Search code examples
pytorchconv-neural-networkspatial-pooling

How to use pooling on rows, i.e: from (512, 20, 32) to (512, 10, 32)?


I have data with the shape: (512, 20, 32) and I want to use AvgPool and get the shape of: (512, 10, 32).

I have tried with no success:

pool = nn.AvgPool1d(kernel_size=2, stride=2)
data = torch.rand(512, 20, 32)
out  = pool(data)
print(out.shape)

output:

torch.size([512, 20, 16])

How can I run pool on the horizontal data ?


Solution

  • In pytorch, the dimensions of tensors are batch-channel-length. The pooling layer operates on the length dimension (the last one).
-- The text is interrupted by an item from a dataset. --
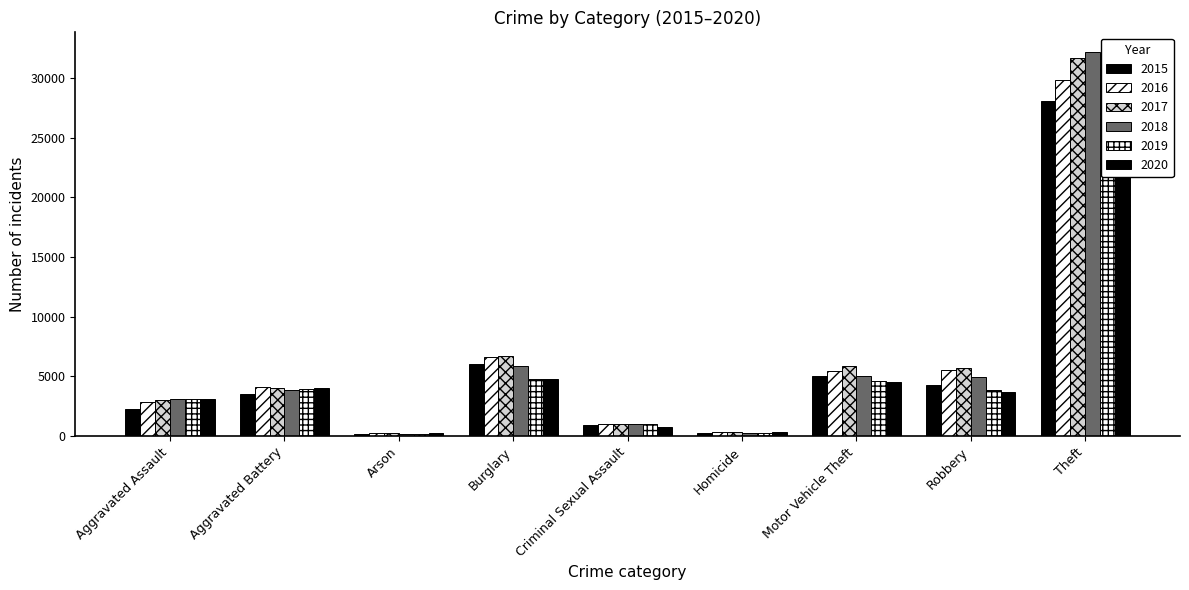

True or false: 2019 has a value of 15977 at Theft.

False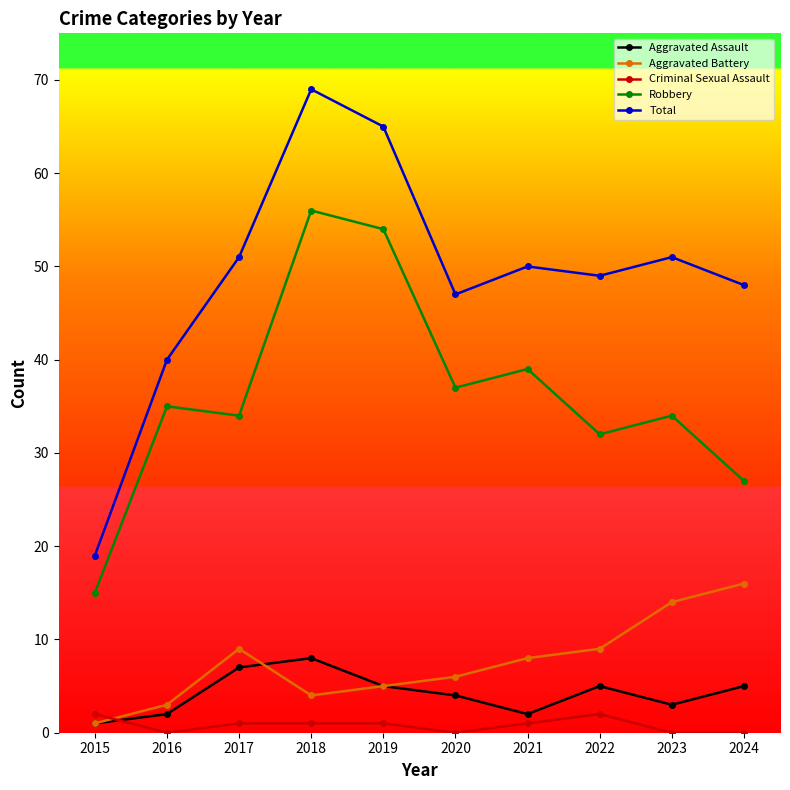

At which category does the chart reach its peak across all series?

2018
    There are two workarounds I can think of:

    1. Permuting the dimensions

    You can change the order of dimension prior to pooling, using transpose:

    pool = nn.AvgPool1d(kernel_size=2, stride=2)
    data = torch.rand(512, 20, 32)
    data_permuted = data.transpose(1, 2)
    out_permuted  = pool(data_permuted)
    out = out_permuted.transpose(1, 2) 
    
    print(out.shape)
    

    Output:

    torch.Size([512, 10, 32])
    

    2. Adding a singleton channel dimension and using 2D pooling

    Adding an additional "empty" channel dimension will turn your 3D input tensor into a 4D one, allowing nn.AvgPool2d to operate on the height dimension. This adding and removing of singleton dimensions can be done using unsqueeze and squeeze:

    pool = nn.AvgPool2d(kernel_size=(2, 1), stride=(2, 1))  # pool only along height dimension
    data = torch.rand(512, 20, 32)
    out = pool(data.unsqueeze(dim=1)).squeeze(dim=1)
    
    print(out.shape)
    

    Output:

    torch.Size([512, 10, 32])
    

    I believe the second option is more intuitive and might be more efficient than the first one.